PROVIDED RECORDS: Begin
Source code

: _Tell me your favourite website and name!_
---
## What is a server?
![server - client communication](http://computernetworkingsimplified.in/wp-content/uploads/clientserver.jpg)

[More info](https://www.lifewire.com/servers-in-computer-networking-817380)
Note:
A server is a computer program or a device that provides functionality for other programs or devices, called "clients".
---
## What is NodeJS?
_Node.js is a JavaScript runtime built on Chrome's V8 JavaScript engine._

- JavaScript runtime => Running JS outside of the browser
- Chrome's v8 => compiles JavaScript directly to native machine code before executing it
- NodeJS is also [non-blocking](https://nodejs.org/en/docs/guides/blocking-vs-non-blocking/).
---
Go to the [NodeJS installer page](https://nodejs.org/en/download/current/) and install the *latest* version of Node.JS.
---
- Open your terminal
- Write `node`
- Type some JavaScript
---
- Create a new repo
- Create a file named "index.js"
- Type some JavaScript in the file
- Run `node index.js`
PROVIDED RECORDS: End
• [WHAT THE EXERCISE ASKS]
Determine how many lines in the entries hold the string "NodeJS". Write only the number.

• [SOLUTION TO THE PROBLEM]
3